At the age of 83, and two years after being awarded with a Lifetime Achievement Oscar, you’d think Lumet would be happy to sit back and relax, gazing back over a career containing plenty to be proud of. But this is a man who’s made more than 50 films during his lifetime and a director keen to leave us all wanting more. He’s not about to retire any time soon – not until mortality gets in the way at any rate.

If Before the Devil Knows You’re Dead ends up as Lumet’s last movie – which is by no means certain, as he’s already got another planned for a 2009 release – there could be no more fitting bookend to his career. He’s given us some of the finest films of the last half century.

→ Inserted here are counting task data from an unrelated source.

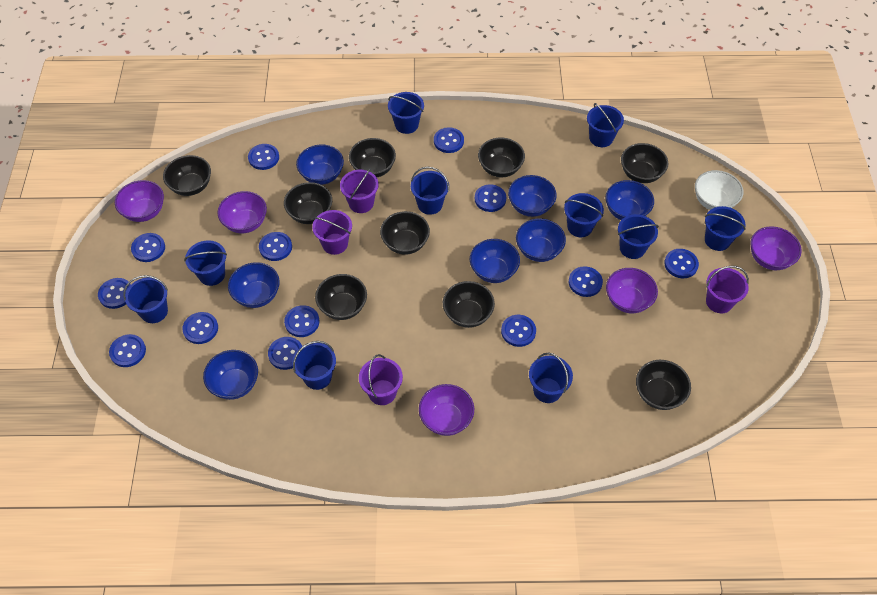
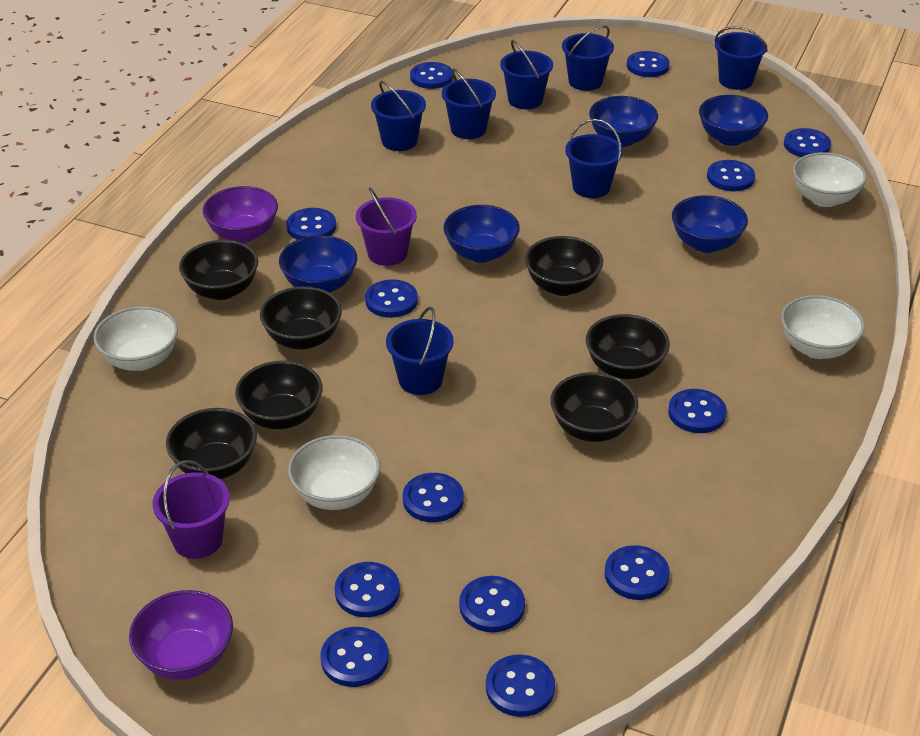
black bowl: 9 -> 7
blue bowl: 7 -> 5
blue bucket: 10 -> 7
purple bowl: 5 -> 2
purple bucket: 4 -> 2
white bowl: 1 -> 4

At this film’s core are Philip Seymour Hoffman and Ethan Hawke as two down-on-their-luck brothers, desperately in need of money. To get out of their credit crisis, the straight-laced and law-abiding pair opt for a drastic measure – a jewellery store robbery that they both think should end up the perfect, victimless crime. With pitch-perfect performances from all involved, including from Marisa Tomei as Hoffman’s exasperated wife and the decidedly variable Hawke; this is classic, quality filmmaking, up there with Lumet’s best.

This powerful, character-driven thriller may have a stylish modern touch, but in substance it’s a definite nod back to Lumet’s 1970s heyday. Even the plot could initially seem familiar, as two unlikely robbers soon find that their carefully-planned heist has gone as wrong as it could do, much like Dog Day Afternoon. Chuck in Albert Finney, star of Lumet’s Murder on the Orient Express more than 30 years ago, as one of the many impressive co-stars, and it’s hard not to get the impression that this is Lumet’s deliberate attempt to thwart the old assumption that when someone wins a Lifetime Achievement award, it means their career is well and truly over.

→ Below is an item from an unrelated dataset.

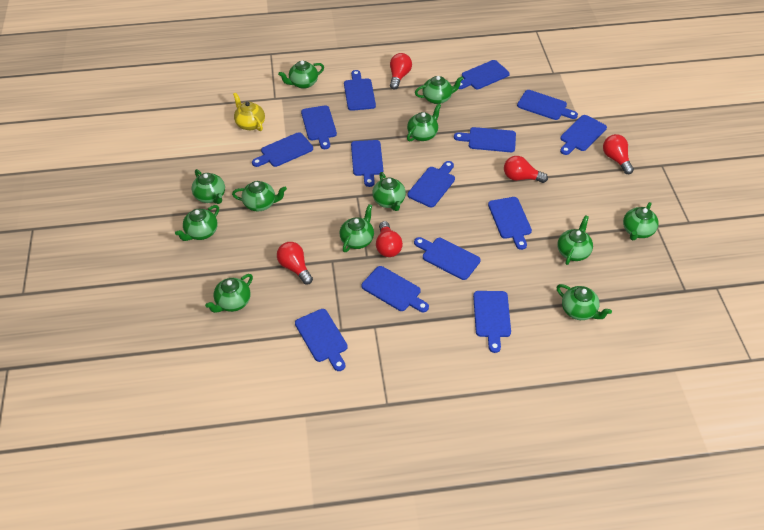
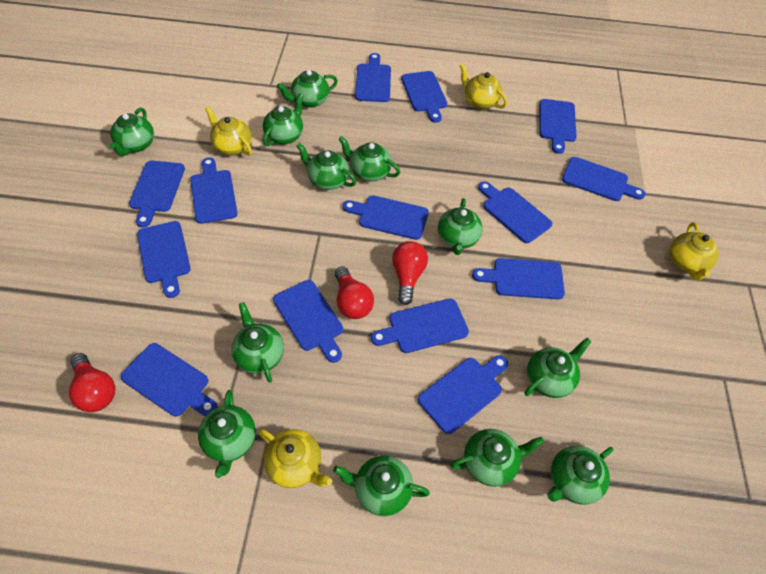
red light bulb: 5 -> 3
yellow teapot: 1 -> 4

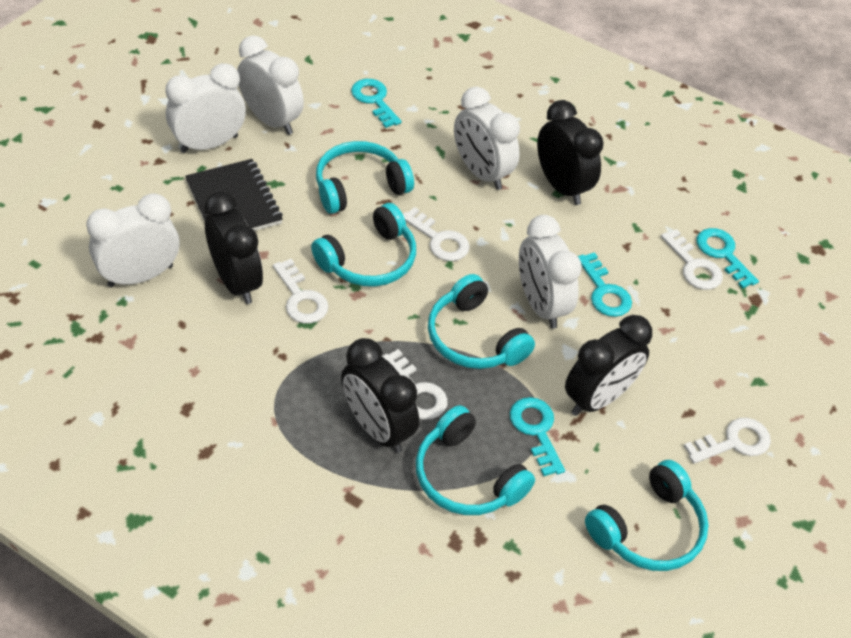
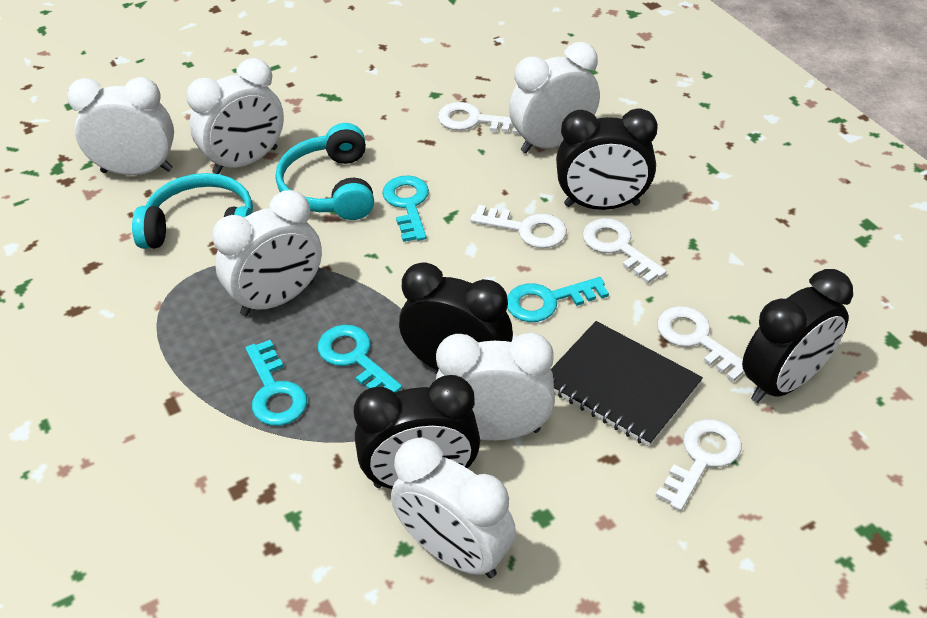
turquoise headphones: 5 -> 2
white clock: 5 -> 6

It’s hard not to feel that Lumet has gone all out for this latest effort to prove that he’s still got it in him. It’s an attempt that’s been tried numerous times by former big names whose reputations have suffered from a series of duds – most recently by Sylvester Stallone with his revivals of his iconic Rocky and Rambo characters – and more often than not, it fails. But this is one of the all-time Hollywood greats we’re talking about, a director whose name has been mentioned in the same breath as the likes of Coppola, Scorsese and Kubrick. So it’s hard not to feel a certain sense of warm satisfaction that Lumet’s managed to pull it off with aplomb. A fitting end to a fine career – albeit one that may not be over just yet, if Lumet has anything to say about it.